Extracted text.
____________________

- Decades:: 2000s; 2010s; 2020s;
- See also:: History of Washington, D.C.; Historical outline of Washington, D.C.; List of years in Washington, D.C.; 2026 in the United States;

= 2026 in Washington, D.C. =

The following is a list of events of the year 2026 in Washington, D.C..

== Incumbents ==
===District government===
- Mayor: Muriel Bowser (D)

==Events==
===January===
- January 9 – The Washington National Opera announces it will no longer perform at the Kennedy Center due to a new requirement that productions must be fully funded in advance to performances.
- January 11 – A photo display of President Trump at the National Portrait Gallery is changed to remove references to his two impeachments.
- January 23 – A sewage pipeline ruptures and spills wastewater into the Potomac River, causing significant pollution ahead of the winter storm.

===February===
- February 2 – Nhi Linh, an Asian elephant at the National Zoo, gives birth to a calf named Linh Mai.
- February 4 – The Washington Post announces mass layoffs as part of budget cuts. The cuts include the closure of the Sports and Books sections and the cancellation of the Post Reports podcast.
- February 10 – A Walk for Peace by Buddhist monks that began in Fort Worth, Texas in October 2025 concludes in Washington.
- February 17 – An 18-year-old Georgia man is arrested after approaching the United States Capitol while holding a shotgun.
- February 18 – Mayor Bowser declares an emergency and requests federal help to help the city fight the sewage rupture that occurred on January 23.

____________________

Listed records.

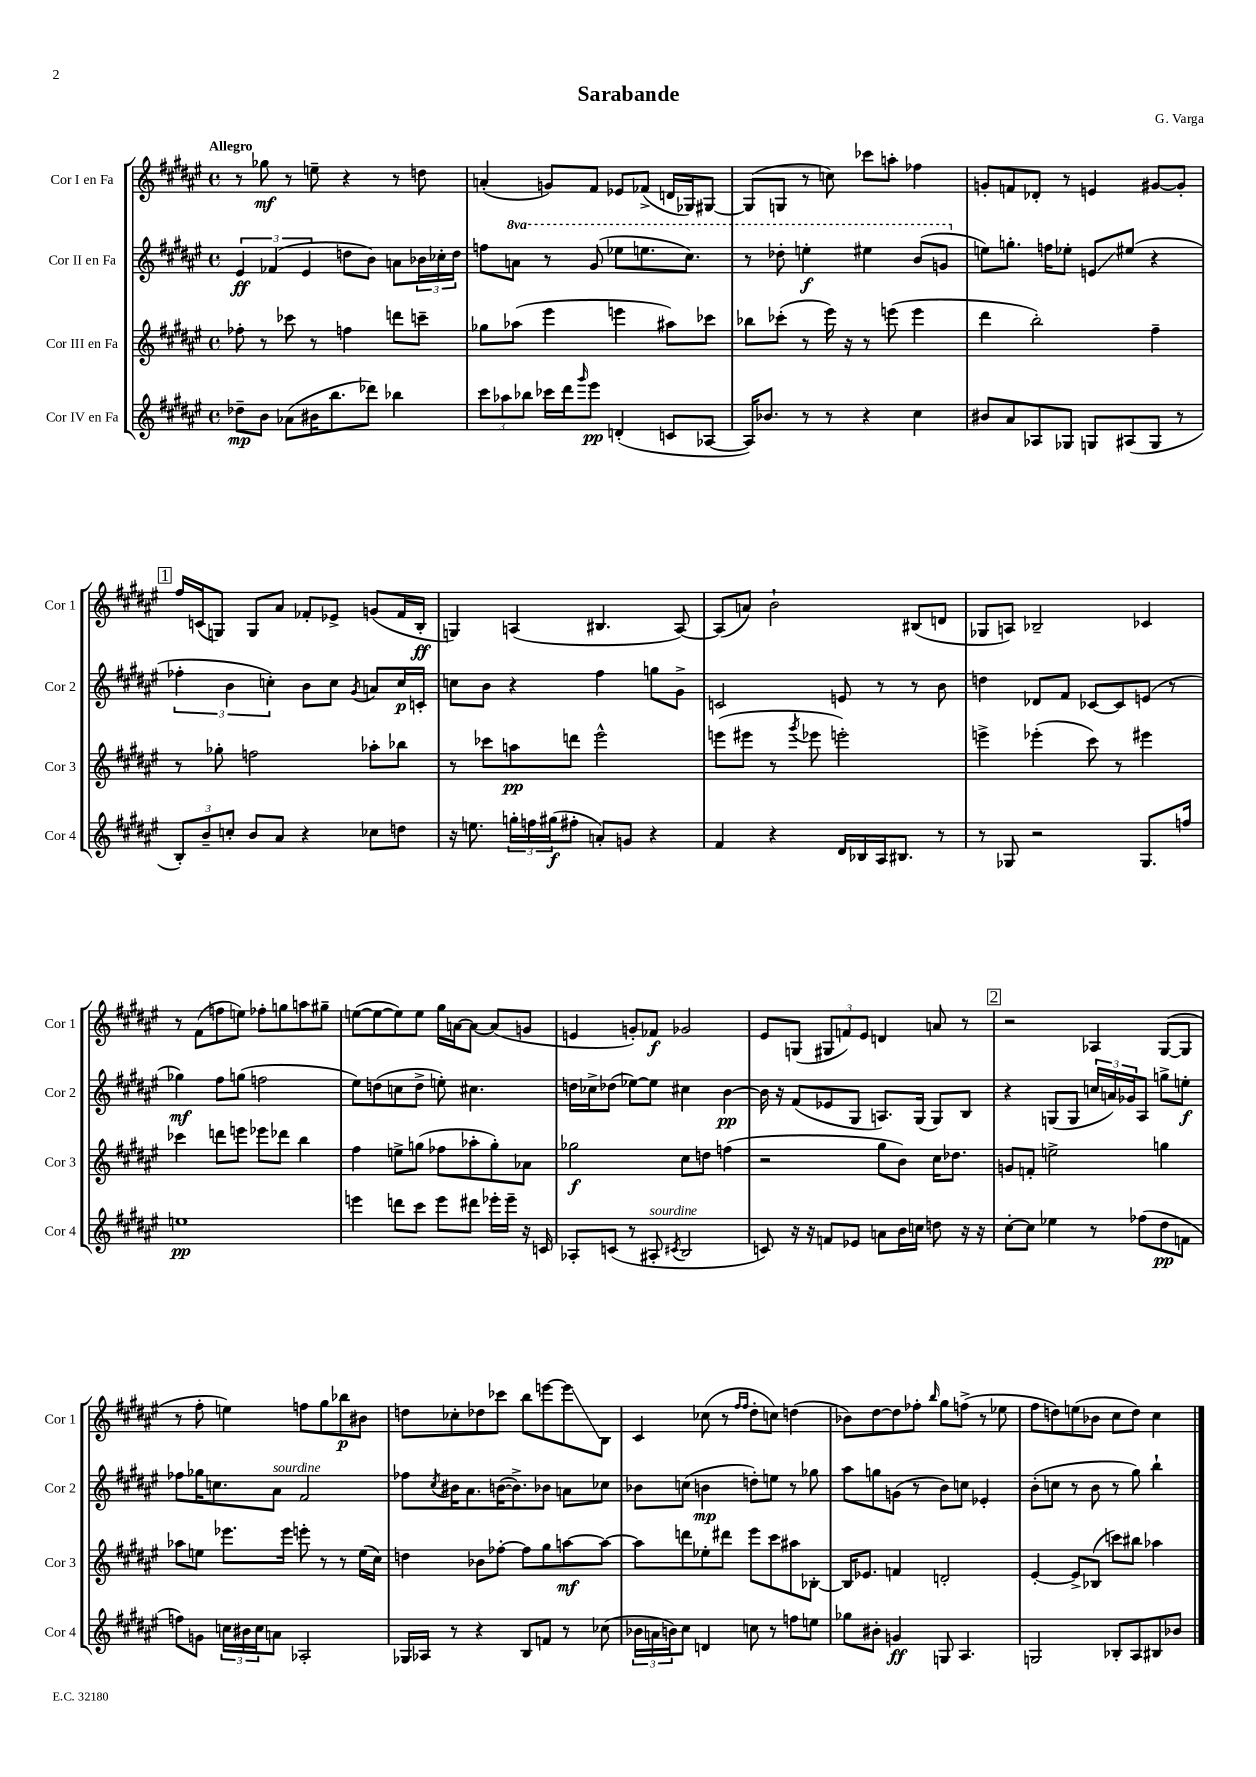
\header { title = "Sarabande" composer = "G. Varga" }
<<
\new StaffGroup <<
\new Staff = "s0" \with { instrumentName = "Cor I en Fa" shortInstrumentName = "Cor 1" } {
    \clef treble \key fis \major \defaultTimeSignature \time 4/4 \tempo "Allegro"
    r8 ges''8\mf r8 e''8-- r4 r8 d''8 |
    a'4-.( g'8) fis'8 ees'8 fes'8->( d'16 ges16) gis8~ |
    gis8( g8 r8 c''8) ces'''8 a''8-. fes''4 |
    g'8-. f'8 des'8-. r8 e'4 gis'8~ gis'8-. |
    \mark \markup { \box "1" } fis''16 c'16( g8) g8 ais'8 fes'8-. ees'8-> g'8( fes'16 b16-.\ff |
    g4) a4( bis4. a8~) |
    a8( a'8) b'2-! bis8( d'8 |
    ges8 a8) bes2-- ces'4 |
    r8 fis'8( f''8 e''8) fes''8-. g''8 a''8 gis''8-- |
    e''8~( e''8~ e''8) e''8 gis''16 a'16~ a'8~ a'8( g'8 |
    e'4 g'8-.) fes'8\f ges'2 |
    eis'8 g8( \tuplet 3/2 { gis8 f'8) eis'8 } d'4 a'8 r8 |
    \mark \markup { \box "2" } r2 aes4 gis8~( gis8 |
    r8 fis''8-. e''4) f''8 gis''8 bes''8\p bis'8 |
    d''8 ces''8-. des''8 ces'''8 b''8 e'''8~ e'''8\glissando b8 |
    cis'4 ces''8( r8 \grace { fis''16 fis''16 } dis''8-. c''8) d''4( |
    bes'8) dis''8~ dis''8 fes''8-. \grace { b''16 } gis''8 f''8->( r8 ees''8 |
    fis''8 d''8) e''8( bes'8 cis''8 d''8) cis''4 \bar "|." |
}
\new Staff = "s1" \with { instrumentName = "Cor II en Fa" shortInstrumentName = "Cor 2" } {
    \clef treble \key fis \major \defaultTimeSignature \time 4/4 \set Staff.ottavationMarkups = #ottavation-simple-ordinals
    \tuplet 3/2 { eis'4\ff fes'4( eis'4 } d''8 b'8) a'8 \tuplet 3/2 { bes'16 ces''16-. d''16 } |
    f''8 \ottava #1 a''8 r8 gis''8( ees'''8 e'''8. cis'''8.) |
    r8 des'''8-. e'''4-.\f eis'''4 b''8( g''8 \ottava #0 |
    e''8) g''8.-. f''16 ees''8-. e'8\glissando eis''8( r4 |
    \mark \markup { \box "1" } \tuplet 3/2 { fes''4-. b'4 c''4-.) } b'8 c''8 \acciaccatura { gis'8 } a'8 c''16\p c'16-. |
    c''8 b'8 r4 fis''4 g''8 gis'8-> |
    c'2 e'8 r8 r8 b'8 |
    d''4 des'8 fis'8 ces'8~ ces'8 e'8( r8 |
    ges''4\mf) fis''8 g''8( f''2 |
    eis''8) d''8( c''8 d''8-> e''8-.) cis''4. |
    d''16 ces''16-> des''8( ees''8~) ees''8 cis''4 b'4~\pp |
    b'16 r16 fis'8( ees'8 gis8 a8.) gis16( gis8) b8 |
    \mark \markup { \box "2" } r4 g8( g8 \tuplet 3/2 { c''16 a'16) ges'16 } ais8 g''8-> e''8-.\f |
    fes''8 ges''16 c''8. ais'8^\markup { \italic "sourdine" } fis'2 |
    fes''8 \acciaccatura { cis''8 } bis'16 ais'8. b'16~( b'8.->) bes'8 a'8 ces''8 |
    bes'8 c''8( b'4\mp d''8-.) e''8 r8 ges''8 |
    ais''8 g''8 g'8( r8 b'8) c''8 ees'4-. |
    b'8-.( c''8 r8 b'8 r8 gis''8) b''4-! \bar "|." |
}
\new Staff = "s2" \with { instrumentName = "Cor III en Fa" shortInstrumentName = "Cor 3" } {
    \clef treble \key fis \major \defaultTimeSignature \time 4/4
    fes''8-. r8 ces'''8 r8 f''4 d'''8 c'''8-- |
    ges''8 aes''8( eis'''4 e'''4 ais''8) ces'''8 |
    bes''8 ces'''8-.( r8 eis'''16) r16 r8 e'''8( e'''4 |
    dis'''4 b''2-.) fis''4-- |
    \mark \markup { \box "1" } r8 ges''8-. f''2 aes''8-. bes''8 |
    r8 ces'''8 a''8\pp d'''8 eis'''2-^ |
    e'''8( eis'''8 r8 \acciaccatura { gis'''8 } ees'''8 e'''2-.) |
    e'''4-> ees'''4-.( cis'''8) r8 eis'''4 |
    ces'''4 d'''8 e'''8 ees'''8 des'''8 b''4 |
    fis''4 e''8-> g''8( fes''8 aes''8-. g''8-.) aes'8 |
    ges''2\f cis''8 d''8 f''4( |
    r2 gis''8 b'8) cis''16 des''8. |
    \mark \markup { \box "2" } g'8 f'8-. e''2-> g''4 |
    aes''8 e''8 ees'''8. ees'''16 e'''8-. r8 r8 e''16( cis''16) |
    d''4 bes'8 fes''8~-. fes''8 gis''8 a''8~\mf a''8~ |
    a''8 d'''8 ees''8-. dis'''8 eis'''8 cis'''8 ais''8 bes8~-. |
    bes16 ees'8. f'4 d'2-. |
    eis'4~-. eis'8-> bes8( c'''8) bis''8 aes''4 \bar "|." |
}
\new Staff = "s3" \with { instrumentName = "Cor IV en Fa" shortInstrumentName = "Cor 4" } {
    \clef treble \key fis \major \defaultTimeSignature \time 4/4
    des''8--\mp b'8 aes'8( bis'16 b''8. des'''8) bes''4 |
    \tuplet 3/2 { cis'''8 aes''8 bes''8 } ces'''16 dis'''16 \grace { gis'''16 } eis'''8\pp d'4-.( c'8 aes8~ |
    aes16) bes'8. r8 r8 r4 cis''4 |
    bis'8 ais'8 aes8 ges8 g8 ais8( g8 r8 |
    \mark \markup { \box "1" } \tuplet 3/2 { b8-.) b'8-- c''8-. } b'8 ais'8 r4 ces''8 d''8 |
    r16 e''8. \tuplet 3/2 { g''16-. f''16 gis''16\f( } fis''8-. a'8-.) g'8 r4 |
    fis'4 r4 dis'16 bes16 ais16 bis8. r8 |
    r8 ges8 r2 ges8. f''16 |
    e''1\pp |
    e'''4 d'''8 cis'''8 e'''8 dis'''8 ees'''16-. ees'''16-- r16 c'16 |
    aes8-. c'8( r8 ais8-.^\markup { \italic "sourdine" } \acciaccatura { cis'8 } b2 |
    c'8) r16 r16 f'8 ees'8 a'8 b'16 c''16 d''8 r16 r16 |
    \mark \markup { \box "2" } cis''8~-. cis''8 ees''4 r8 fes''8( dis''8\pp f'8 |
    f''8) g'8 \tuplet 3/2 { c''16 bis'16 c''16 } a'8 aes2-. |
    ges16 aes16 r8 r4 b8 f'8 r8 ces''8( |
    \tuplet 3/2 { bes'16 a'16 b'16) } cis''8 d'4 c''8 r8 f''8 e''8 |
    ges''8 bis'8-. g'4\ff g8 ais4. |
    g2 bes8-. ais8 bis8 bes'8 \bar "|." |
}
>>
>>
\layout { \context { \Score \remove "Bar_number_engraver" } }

____________________

List of tasks.
1/ In the list of 2026 events in Washington, D.C., what name was given to the calf born at the National Zoo on February 2?
2/ Quote the list of 2026 events in Washington, D.C. from "The following is" up to and including "advance to performances.".

Solutions for each task.
1/ Linh Mai

2/
The following is a list of events of the year 2026 in Washington, D.C..

== Incumbents ==
===District government===
- Mayor: Muriel Bowser (D)

==Events==
===January===
- January 9 – The Washington National Opera announces it will no longer perform at the Kennedy Center due to a new requirement that productions must be fully funded in advance to performances.